With strength and unfailing resolve, Julia is pure inspiration as she vigilantly cares for her daughter while raising Jody and his sister Becky. Months later, five-year-old Jody has an accident of his own landing in the hospital and setting up a miracle for Carolyn.
After breaking his arm, Jody wails incessantly for his mother, bringing to head an issue his grandmother had been avoiding. The psychiatrists had counseled her to tell the children Carolyn was dead so they could heal and move forward. But, Julia goes with intuition and takes Jody to see his mother. She had prepared him about Carolyn’s condition, that she wouldn’t be able to talk to him.

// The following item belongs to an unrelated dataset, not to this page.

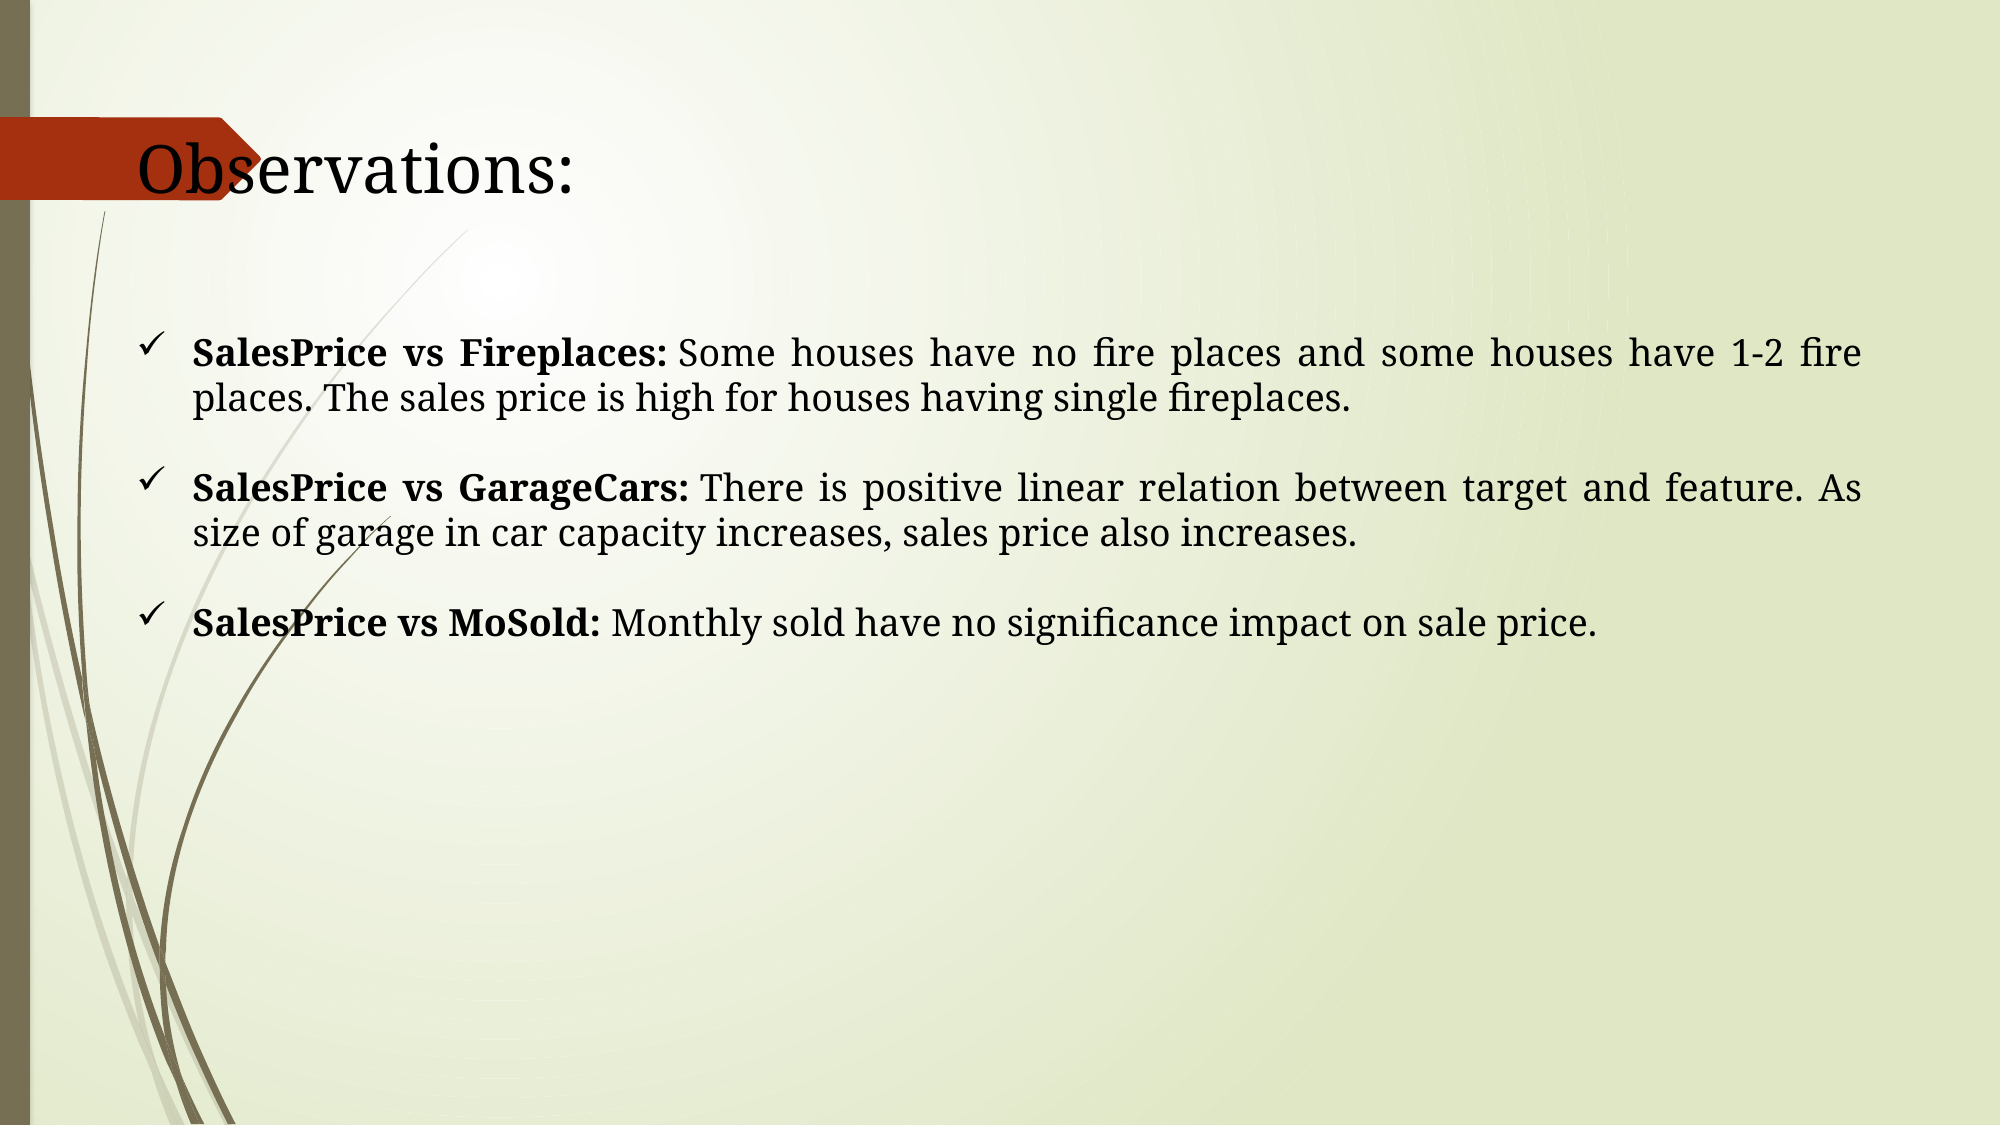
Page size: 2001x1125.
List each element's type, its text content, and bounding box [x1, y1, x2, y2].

text_box Observations: [121, 119, 1879, 215]
text_box SalesPrice vs Fireplaces: Some houses have no fire places and some houses have 1-2 fire places. The sales price is high for houses having single fireplaces. SalesPrice vs GarageCars: There is positive linear relation between target and feature. As size of garage in car capacity increases, sales price also increases. SalesPrice vs MoSold: Monthly sold have no significance impact on sale price. [121, 321, 1879, 652]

He remembers tubes and monitors attached all over her “like something I had seen in a comic book.” Julia told him, “You see your mommy is fine so you don’t have to worry anymore.”
As he turned away, crying after waving good-bye with his cast, the nurses on duty reported tears formed in Carolyn’s eyes, and she kept them up all night crying. Carolyn was “alive to her senses” and had experienced “a break-through.”
Porter recently shared his story with members of a UMW circle at Conyers FUMC. Porter, his wife Leanne and their three daughters live in Conyers. “Carolyn and the Cross” is available on Amazon, Barnes and Noble, CrossBooks.com andwww.carolynandthecross.com.